------ EXTRACTED MATERIAL

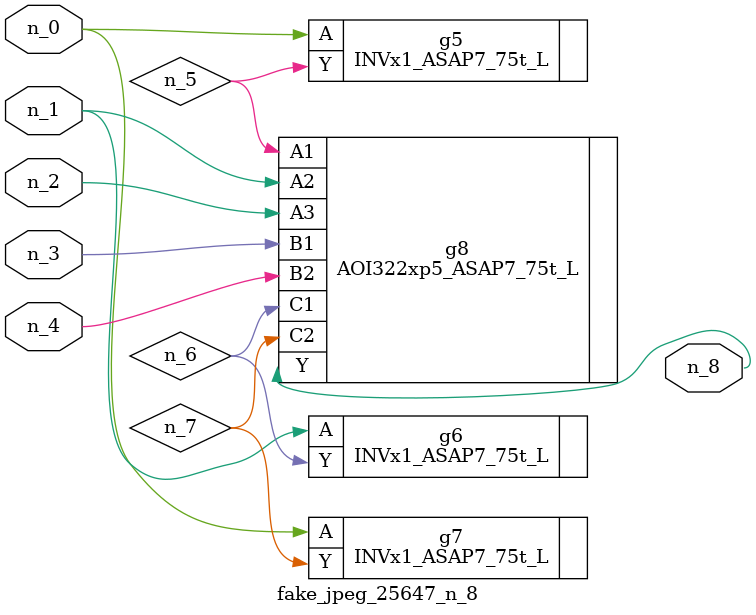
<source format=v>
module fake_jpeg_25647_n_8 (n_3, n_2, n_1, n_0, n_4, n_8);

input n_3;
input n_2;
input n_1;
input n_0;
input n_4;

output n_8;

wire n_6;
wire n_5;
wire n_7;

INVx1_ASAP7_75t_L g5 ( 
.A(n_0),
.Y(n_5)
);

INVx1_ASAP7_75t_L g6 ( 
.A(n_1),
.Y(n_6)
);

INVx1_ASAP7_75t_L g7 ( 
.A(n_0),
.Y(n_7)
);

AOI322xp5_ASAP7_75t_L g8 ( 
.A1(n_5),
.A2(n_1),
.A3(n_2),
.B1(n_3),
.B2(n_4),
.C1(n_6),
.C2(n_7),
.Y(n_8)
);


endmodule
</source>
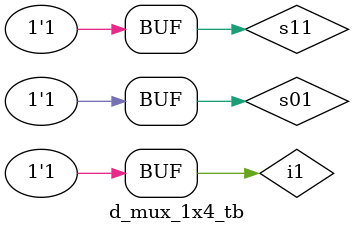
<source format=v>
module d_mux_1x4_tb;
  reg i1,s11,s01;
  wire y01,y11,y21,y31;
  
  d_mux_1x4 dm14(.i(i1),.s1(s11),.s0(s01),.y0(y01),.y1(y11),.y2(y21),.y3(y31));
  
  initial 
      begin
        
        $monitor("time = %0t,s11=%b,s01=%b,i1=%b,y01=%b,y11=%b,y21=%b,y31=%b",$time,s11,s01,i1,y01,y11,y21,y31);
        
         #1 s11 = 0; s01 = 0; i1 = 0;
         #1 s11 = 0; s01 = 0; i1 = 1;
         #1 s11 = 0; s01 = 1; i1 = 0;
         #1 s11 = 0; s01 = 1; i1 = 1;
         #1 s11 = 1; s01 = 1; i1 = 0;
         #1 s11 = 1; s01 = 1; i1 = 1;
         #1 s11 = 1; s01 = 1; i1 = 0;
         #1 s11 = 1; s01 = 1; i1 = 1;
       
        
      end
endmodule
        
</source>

------------

YOUR GOAL >>
Return all records above verbatim without their pictures.

SOLUTION >>
<source format=v>
module fake_jpeg_25647_n_8 (n_3, n_2, n_1, n_0, n_4, n_8);

input n_3;
input n_2;
input n_1;
input n_0;
input n_4;

output n_8;

wire n_6;
wire n_5;
wire n_7;

INVx1_ASAP7_75t_L g5 ( 
.A(n_0),
.Y(n_5)
);

INVx1_ASAP7_75t_L g6 ( 
.A(n_1),
.Y(n_6)
);

INVx1_ASAP7_75t_L g7 ( 
.A(n_0),
.Y(n_7)
);

AOI322xp5_ASAP7_75t_L g8 ( 
.A1(n_5),
.A2(n_1),
.A3(n_2),
.B1(n_3),
.B2(n_4),
.C1(n_6),
.C2(n_7),
.Y(n_8)
);


endmodule
</source>
<source format=v>
module d_mux_1x4_tb;
  reg i1,s11,s01;
  wire y01,y11,y21,y31;
  
  d_mux_1x4 dm14(.i(i1),.s1(s11),.s0(s01),.y0(y01),.y1(y11),.y2(y21),.y3(y31));
  
  initial 
      begin
        
        $monitor("time = %0t,s11=%b,s01=%b,i1=%b,y01=%b,y11=%b,y21=%b,y31=%b",$time,s11,s01,i1,y01,y11,y21,y31);
        
         #1 s11 = 0; s01 = 0; i1 = 0;
         #1 s11 = 0; s01 = 0; i1 = 1;
         #1 s11 = 0; s01 = 1; i1 = 0;
         #1 s11 = 0; s01 = 1; i1 = 1;
         #1 s11 = 1; s01 = 1; i1 = 0;
         #1 s11 = 1; s01 = 1; i1 = 1;
         #1 s11 = 1; s01 = 1; i1 = 0;
         #1 s11 = 1; s01 = 1; i1 = 1;
       
        
      end
endmodule
        
</source>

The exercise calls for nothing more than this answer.